Namun, Tuhan membuka jalan. Aku mendapatkan beasiswa prestasi penuh dari Pelikan Komunitas Peduli Pendidikan Keuskupan Bandung, yang akhirnya membawaku ke jenjang universitas. Semester demi semester, aku tempuh dengan penuh perjuangan.
Aku tidak hanya fokus pada akademik, tetapi juga aktif di berbagai perlombaan dan seminar. Bahkan, aku mencoba peran sebagai pembicara dalam beberapa kesempatan.
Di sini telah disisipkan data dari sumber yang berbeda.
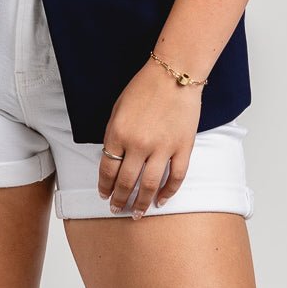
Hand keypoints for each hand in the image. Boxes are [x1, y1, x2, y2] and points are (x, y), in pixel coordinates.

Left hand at [98, 56, 202, 217]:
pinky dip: (168, 193)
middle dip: (119, 200)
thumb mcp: (118, 108)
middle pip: (126, 182)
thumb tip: (112, 159)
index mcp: (118, 133)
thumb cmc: (144, 87)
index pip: (107, 170)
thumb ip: (114, 135)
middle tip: (117, 210)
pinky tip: (161, 201)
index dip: (104, 187)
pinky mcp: (182, 147)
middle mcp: (138, 144)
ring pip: (149, 186)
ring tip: (137, 214)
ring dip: (141, 204)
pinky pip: (175, 178)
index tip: (104, 195)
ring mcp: (162, 148)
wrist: (174, 73)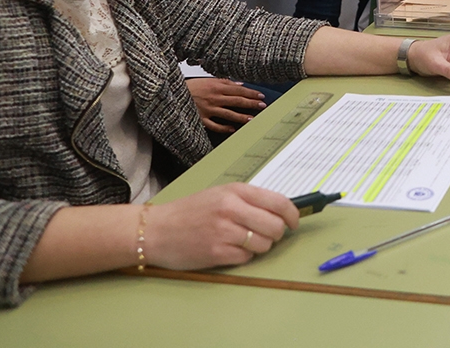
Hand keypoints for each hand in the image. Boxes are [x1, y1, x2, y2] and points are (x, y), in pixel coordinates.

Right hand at [146, 183, 299, 268]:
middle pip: (275, 226)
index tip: (294, 222)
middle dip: (276, 234)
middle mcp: (231, 209)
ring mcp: (224, 231)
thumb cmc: (188, 212)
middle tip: (266, 235)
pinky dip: (243, 257)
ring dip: (259, 247)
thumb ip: (248, 200)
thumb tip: (280, 211)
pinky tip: (229, 250)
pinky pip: (246, 258)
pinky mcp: (216, 253)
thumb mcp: (219, 194)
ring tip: (243, 242)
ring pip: (263, 244)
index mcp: (235, 191)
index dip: (292, 215)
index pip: (279, 202)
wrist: (155, 230)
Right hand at [187, 78, 267, 133]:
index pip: (239, 90)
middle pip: (237, 101)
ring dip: (241, 116)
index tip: (260, 96)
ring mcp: (208, 109)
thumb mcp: (208, 80)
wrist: (173, 93)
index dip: (251, 93)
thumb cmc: (191, 87)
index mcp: (216, 86)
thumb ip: (224, 81)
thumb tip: (239, 84)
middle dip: (251, 103)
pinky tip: (233, 129)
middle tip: (262, 106)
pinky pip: (215, 125)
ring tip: (251, 119)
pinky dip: (224, 128)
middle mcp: (214, 98)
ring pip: (228, 114)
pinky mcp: (201, 119)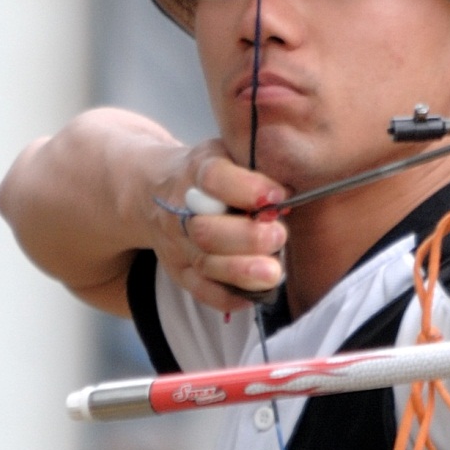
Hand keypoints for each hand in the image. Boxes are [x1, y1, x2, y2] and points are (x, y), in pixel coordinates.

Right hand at [151, 142, 288, 312]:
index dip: (248, 189)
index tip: (278, 196)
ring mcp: (177, 244)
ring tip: (273, 272)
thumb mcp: (230, 154)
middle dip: (247, 238)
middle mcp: (180, 209)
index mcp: (197, 170)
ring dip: (242, 271)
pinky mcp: (179, 271)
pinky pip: (201, 290)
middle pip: (206, 230)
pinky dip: (229, 296)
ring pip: (206, 263)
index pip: (215, 178)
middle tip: (279, 237)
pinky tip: (254, 293)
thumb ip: (256, 169)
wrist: (161, 190)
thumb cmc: (214, 173)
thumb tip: (289, 194)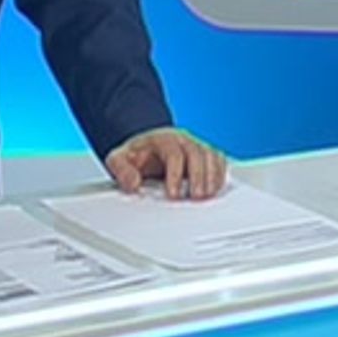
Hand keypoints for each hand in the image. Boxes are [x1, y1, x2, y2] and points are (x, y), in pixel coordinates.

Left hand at [104, 127, 227, 199]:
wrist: (146, 149)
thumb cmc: (136, 156)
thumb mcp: (118, 159)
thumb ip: (121, 169)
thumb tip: (132, 183)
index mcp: (162, 139)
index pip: (173, 153)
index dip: (175, 174)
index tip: (174, 195)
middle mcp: (182, 140)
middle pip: (197, 153)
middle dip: (199, 176)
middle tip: (196, 197)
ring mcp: (196, 146)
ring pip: (211, 155)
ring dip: (212, 176)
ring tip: (208, 195)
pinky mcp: (205, 155)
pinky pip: (218, 160)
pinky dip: (219, 174)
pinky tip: (215, 189)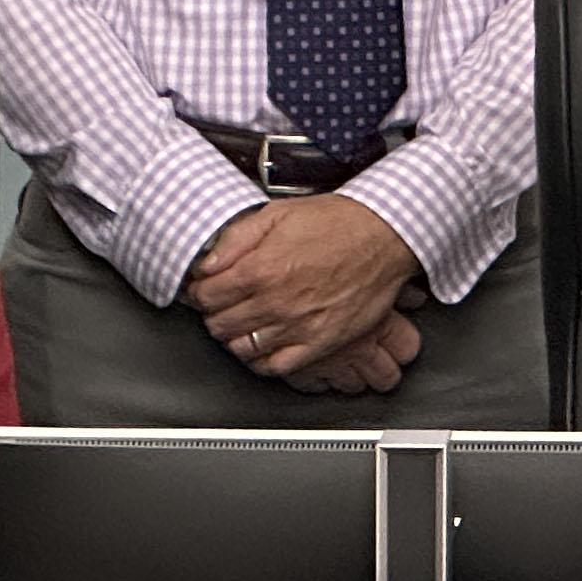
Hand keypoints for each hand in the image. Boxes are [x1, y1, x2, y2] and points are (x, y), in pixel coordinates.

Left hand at [183, 195, 424, 381]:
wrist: (382, 236)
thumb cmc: (336, 222)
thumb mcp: (277, 214)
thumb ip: (235, 239)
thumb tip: (206, 263)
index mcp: (260, 269)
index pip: (206, 296)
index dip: (199, 292)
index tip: (203, 289)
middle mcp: (275, 302)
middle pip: (219, 324)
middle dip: (213, 313)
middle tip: (219, 305)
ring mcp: (297, 326)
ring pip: (242, 347)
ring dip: (234, 336)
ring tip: (239, 323)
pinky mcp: (319, 343)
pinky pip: (276, 366)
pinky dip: (261, 360)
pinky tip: (261, 346)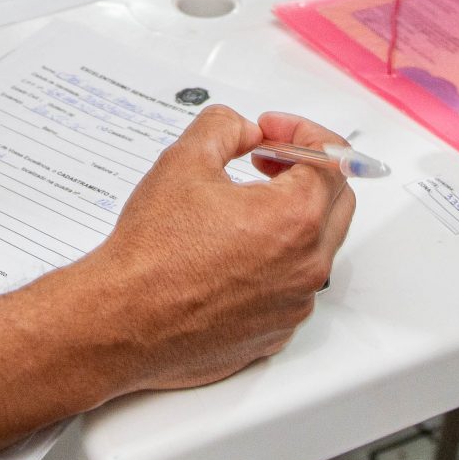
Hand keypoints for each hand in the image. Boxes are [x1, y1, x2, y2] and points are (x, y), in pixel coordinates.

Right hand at [78, 106, 355, 393]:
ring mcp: (293, 304)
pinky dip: (276, 260)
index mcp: (295, 219)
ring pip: (315, 246)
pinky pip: (292, 286)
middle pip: (335, 202)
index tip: (272, 131)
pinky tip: (233, 251)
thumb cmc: (151, 255)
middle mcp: (306, 267)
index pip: (332, 160)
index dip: (300, 133)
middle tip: (266, 160)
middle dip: (305, 171)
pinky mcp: (274, 332)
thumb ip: (225, 127)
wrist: (123, 321)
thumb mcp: (185, 161)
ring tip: (241, 205)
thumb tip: (244, 130)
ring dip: (291, 216)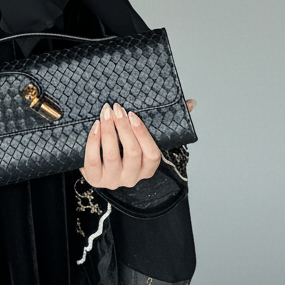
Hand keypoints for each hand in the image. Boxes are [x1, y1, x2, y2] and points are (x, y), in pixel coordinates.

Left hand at [80, 98, 195, 189]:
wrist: (98, 166)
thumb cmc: (123, 148)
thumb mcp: (143, 138)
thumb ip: (167, 122)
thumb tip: (191, 103)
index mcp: (147, 169)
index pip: (152, 154)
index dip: (142, 133)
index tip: (132, 113)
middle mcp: (132, 178)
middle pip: (131, 152)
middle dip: (123, 127)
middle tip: (116, 108)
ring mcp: (112, 180)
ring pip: (112, 155)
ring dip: (109, 131)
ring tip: (105, 113)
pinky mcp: (94, 178)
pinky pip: (93, 160)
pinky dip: (93, 141)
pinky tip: (95, 126)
Tuhan begitu baik, aku diberi kesempatan menjadi Finalis Duta Muda Indonesia DKI Jakarta 2024 dan melaju ke tingkat nasional sebagai Runner Up 1 Puteri Duta Pemimpin Indonesia 2024. Gelar ini bukan sekadar prestasi, tetapi juga pintu rezeki yang membawaku berbicara di berbagai platform inspiratif.
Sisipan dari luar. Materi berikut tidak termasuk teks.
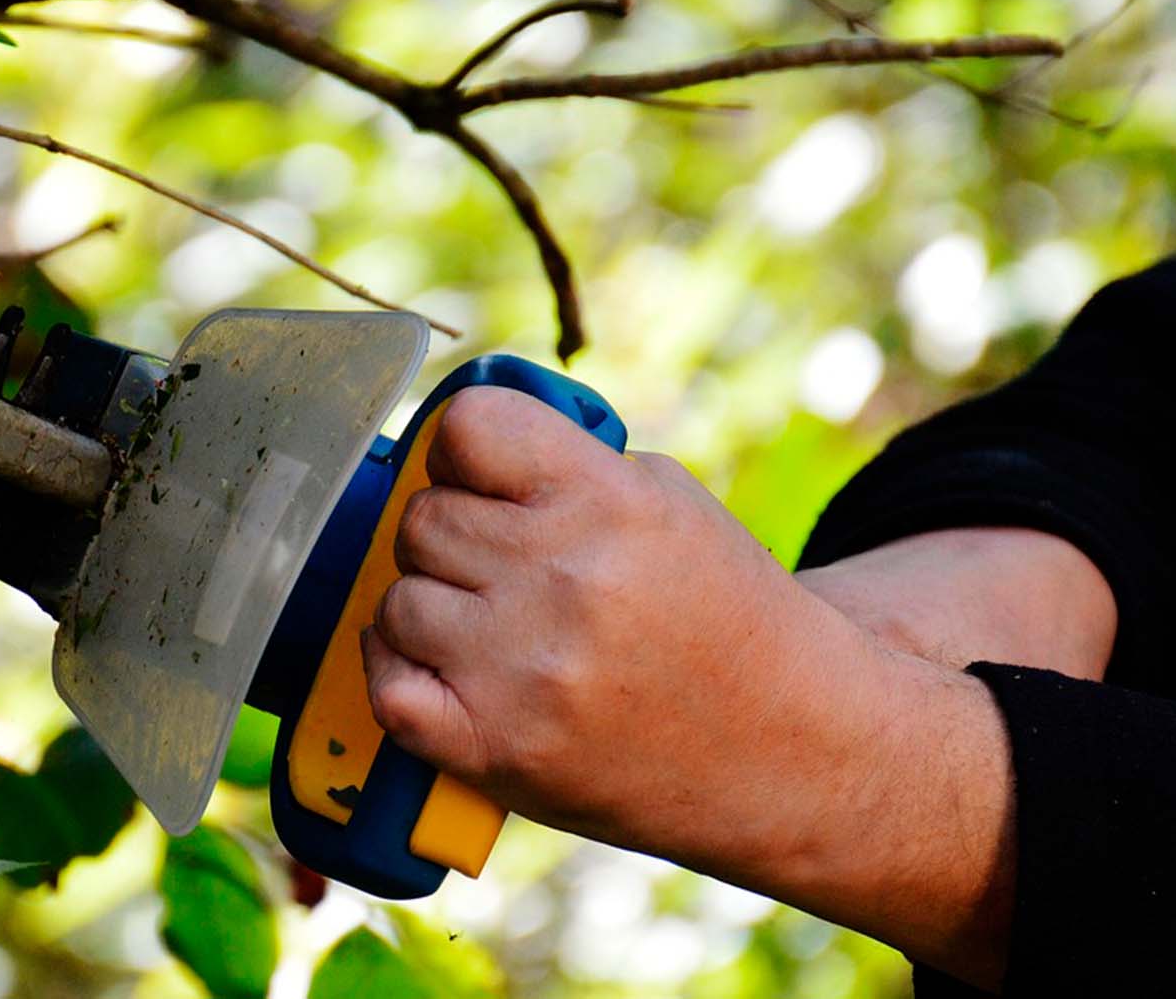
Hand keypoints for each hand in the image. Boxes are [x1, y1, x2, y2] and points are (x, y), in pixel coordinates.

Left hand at [361, 386, 1017, 986]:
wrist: (791, 750)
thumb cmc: (721, 616)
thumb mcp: (668, 502)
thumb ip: (563, 462)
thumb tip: (448, 442)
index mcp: (609, 502)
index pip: (466, 426)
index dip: (463, 450)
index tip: (482, 478)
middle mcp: (563, 580)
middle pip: (423, 517)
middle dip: (455, 538)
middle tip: (507, 572)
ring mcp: (524, 670)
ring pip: (397, 599)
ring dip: (431, 611)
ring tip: (495, 630)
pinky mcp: (494, 749)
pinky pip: (385, 684)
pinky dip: (401, 675)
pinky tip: (446, 671)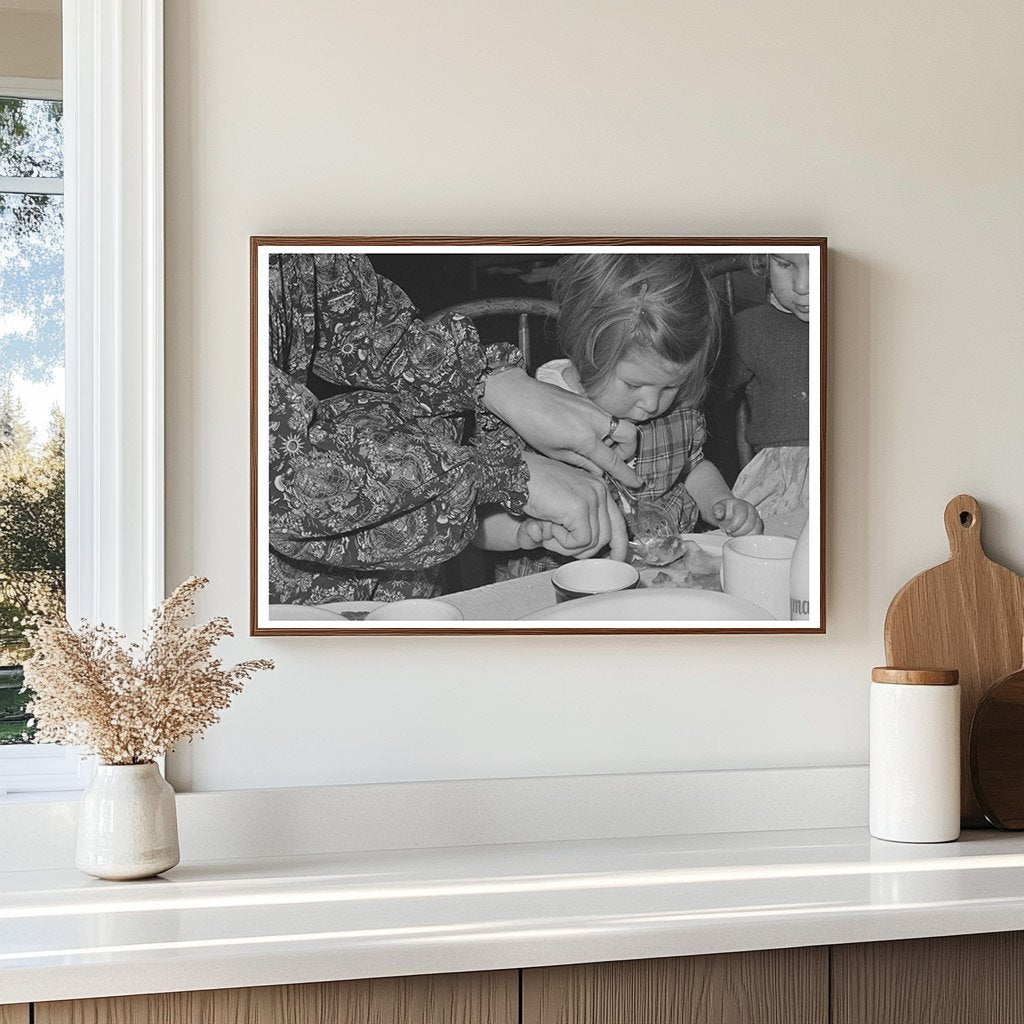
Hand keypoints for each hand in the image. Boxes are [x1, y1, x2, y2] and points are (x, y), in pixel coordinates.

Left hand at [484, 369, 640, 487]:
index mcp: (586, 438)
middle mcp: (595, 420)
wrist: (520, 396)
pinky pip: (605, 416)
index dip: (627, 475)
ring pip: (619, 424)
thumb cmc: (532, 426)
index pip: (613, 461)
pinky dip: (604, 428)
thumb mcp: (555, 453)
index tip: (637, 483)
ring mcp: (593, 407)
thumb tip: (600, 473)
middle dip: (629, 450)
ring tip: (594, 448)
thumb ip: (582, 463)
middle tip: (614, 460)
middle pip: (630, 436)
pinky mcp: (588, 400)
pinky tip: (585, 435)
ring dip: (615, 439)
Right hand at [522, 452, 627, 559]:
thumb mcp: (562, 506)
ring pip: (592, 542)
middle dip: (582, 549)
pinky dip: (561, 542)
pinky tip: (548, 526)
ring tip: (549, 531)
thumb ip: (578, 524)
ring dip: (567, 546)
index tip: (615, 559)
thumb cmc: (533, 487)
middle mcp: (599, 490)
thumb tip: (592, 548)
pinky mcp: (580, 507)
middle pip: (607, 537)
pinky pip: (579, 541)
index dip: (618, 546)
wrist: (515, 474)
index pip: (619, 523)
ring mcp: (592, 497)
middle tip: (557, 542)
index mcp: (598, 488)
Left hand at [712, 498, 762, 536]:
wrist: (728, 511)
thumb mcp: (718, 509)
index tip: (727, 530)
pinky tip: (741, 537)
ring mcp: (756, 518)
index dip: (734, 525)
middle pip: (749, 524)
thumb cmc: (724, 511)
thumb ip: (718, 511)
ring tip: (735, 534)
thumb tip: (719, 514)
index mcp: (741, 505)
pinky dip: (749, 538)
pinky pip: (757, 534)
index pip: (741, 515)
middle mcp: (751, 511)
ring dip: (744, 536)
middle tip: (730, 532)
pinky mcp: (758, 526)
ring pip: (755, 530)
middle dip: (738, 532)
Tak hanya itu, selama kuliah aku mencoba berbagai pencapaian, seperti Top 3 Indonesia Business Management Network Competition 2023, Top 10 Erlangga Business Concept Competition 2023, Semifinalis BPC Festival Nasional Wirausaha Muda Universitas Udayana 2023, serta Finalis PKM-Kewirausahaan dan BMC Tingkat Nasional.
Aku juga dipercaya sebagai pembicara dalam berbagai seminar, termasuk Sosialisasi dan Diskusi Studi Independent Bersama Great Edu MSIB Batch 6 di kampusku, Universitas Indonesia Membangun, serta berkolaborasi dengan Duta Pelajar Remaja Indonesia sebagai pemateri.
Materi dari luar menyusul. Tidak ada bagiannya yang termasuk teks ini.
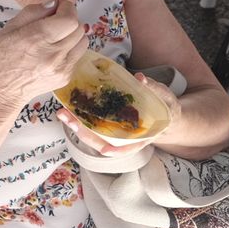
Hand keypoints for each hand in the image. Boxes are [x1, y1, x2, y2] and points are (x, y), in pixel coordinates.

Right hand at [0, 0, 89, 109]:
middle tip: (55, 22)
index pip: (70, 18)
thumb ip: (33, 12)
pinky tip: (54, 53)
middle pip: (79, 28)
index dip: (66, 8)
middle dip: (69, 20)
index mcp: (37, 38)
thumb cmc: (1, 58)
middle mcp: (53, 54)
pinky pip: (77, 56)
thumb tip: (54, 4)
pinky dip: (70, 50)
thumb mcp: (9, 28)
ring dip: (73, 35)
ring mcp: (62, 68)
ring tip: (57, 38)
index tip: (58, 8)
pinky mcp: (66, 77)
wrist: (1, 91)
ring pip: (83, 41)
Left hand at [55, 71, 182, 156]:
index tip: (106, 149)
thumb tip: (140, 78)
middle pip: (103, 142)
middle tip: (70, 121)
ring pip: (94, 135)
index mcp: (144, 135)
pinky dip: (80, 119)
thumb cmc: (166, 108)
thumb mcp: (166, 97)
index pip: (131, 146)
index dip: (119, 149)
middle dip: (85, 133)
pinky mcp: (109, 125)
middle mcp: (127, 138)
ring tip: (62, 113)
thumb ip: (154, 88)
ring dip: (77, 126)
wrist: (166, 117)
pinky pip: (93, 126)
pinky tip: (68, 109)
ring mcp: (116, 133)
Selain akAku juga aktif di komunitas sosial sebagai Volunteer Pelita Intan Muda Tahun 2022 dan dipercaya menjadi Brand Ambassador Sheona Go.
Di semester akhir, aku berjuang menyelesaikan tugas akhir dan berhasil meraih predikat Cum Laude dengan IPK 4.00. Tampak sempurna, tapi di baliknya ada air mata dan doa tanpa henti. Aku harus membagi waktu antara kuliah dan menjaga warung Ibu saat kondisinya kurang sehat.
Di saat terberat, Tuhan Yesus menjadi kekuatanku. Setiap kali aku hampir menyerah, aku bertanya pada diriku sendiri: Jika aku menyerah, siapa yang akan melanjutkan mimpiku? Aku menyadari bahwa menyerah bukanlah jalan keluar yang tepat. Aku harus bangkit, terus berjalan, dan melangkah hingga mencapai garis finish.
Kini, aku masih terus berjalan di jalanku, menggenggam erat impian-impian yang ingin kucapai. Aku sadar, setiap perjuangan memiliki harga yang harus dibayar, tetapi aku yakin bahwa usaha yang dilakukan dengan ketulusan dan kerja keras akan membuahkan hasil terbaik.